■ Records for processing:
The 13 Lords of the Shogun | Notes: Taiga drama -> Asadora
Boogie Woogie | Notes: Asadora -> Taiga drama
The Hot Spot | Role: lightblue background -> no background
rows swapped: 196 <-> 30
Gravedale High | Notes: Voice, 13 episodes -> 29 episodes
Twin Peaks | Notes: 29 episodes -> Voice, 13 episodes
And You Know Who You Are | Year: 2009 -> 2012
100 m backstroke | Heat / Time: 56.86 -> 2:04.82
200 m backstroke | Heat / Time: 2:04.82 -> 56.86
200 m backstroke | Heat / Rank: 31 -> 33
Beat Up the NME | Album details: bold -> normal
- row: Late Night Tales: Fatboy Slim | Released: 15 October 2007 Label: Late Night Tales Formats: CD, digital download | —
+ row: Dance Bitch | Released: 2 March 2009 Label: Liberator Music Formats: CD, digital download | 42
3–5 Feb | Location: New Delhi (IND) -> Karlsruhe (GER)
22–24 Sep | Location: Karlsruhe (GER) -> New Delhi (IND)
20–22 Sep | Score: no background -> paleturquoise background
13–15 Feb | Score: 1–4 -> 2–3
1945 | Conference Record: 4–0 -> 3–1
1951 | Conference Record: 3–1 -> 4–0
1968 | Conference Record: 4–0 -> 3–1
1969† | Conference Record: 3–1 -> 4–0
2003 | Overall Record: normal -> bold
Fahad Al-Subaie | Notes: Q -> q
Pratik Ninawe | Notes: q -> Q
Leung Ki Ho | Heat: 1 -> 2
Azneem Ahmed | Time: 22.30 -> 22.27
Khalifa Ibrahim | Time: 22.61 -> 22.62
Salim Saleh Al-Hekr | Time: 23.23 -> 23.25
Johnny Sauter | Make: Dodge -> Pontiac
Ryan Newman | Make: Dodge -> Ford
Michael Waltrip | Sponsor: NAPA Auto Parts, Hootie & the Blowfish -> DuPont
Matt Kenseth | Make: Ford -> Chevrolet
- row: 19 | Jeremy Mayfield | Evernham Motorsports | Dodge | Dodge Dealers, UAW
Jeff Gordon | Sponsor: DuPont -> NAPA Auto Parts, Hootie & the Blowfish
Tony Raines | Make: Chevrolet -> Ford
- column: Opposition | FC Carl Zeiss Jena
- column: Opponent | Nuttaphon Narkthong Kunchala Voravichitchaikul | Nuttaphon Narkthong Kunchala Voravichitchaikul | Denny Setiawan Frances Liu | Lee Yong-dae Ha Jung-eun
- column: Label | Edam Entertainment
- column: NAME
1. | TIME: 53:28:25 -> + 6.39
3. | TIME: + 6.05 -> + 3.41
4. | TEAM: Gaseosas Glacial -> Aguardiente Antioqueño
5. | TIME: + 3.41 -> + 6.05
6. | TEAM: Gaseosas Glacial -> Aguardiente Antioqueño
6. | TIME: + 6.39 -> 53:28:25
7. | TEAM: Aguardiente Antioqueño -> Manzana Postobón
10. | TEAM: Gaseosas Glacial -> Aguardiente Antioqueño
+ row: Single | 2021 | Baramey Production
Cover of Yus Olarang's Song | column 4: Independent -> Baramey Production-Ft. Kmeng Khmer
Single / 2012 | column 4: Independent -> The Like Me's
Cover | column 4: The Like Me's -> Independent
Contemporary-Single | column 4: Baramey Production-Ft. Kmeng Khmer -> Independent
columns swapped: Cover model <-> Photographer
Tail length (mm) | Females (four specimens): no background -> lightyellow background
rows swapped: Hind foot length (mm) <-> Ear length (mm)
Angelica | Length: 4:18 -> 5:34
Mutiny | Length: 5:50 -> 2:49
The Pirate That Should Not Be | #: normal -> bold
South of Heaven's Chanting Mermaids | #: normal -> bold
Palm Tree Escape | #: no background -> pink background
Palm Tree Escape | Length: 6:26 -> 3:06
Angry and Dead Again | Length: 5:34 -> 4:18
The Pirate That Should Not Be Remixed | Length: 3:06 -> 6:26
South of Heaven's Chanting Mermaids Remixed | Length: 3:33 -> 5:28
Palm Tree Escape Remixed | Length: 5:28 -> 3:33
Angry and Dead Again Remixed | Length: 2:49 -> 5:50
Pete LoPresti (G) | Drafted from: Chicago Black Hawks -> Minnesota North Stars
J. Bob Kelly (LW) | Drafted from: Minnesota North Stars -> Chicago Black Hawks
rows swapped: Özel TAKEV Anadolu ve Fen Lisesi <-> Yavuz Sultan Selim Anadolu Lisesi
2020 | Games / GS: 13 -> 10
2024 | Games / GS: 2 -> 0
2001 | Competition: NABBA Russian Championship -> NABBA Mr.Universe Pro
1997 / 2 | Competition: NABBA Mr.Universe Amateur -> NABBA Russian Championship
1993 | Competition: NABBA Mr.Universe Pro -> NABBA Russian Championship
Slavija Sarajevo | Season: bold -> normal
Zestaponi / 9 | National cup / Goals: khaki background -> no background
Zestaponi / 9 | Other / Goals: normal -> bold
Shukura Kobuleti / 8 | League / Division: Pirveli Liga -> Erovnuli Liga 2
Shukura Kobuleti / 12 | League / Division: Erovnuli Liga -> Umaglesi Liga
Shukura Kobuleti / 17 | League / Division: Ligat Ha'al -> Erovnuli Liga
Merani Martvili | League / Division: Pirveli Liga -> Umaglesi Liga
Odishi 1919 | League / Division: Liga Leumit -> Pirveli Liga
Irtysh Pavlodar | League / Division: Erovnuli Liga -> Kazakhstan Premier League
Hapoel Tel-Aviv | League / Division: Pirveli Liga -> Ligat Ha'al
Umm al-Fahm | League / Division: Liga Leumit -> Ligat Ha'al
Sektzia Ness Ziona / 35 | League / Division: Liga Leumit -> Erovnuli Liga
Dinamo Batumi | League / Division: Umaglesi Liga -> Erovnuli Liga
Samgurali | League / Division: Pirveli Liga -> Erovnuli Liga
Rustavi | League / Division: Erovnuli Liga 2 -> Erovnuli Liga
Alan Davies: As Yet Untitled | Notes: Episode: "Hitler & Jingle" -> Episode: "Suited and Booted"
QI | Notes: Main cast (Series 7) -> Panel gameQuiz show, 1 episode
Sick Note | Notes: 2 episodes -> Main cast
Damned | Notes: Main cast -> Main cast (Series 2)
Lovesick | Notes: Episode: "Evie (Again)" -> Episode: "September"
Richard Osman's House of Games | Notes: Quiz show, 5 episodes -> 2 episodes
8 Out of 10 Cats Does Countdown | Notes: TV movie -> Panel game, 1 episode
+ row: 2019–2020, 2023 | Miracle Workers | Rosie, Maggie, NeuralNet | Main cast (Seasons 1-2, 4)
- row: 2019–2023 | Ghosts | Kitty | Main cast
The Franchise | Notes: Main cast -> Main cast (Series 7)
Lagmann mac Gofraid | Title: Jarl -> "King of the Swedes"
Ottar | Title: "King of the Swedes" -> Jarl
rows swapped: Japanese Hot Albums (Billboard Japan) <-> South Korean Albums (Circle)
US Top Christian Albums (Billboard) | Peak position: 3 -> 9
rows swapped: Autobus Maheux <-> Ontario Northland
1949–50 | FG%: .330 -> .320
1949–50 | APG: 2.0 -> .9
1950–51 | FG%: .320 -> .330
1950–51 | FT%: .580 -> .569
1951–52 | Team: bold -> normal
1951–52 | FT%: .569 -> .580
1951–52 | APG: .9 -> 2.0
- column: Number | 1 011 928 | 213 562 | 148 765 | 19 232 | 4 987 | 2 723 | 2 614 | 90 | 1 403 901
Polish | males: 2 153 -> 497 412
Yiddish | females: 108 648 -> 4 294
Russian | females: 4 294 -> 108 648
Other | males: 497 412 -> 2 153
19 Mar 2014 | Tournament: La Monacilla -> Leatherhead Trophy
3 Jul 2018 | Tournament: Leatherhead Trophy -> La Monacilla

■ Exercise objective: Find every row above that contains the string "Pirveli" and copy each of those rows.

■ Response to this task:
Shukura Kobuleti / 8 | League / Division: Pirveli Liga -> Erovnuli Liga 2
Merani Martvili | League / Division: Pirveli Liga -> Umaglesi Liga
Odishi 1919 | League / Division: Liga Leumit -> Pirveli Liga
Hapoel Tel-Aviv | League / Division: Pirveli Liga -> Ligat Ha'al
Samgurali | League / Division: Pirveli Liga -> Erovnuli Liga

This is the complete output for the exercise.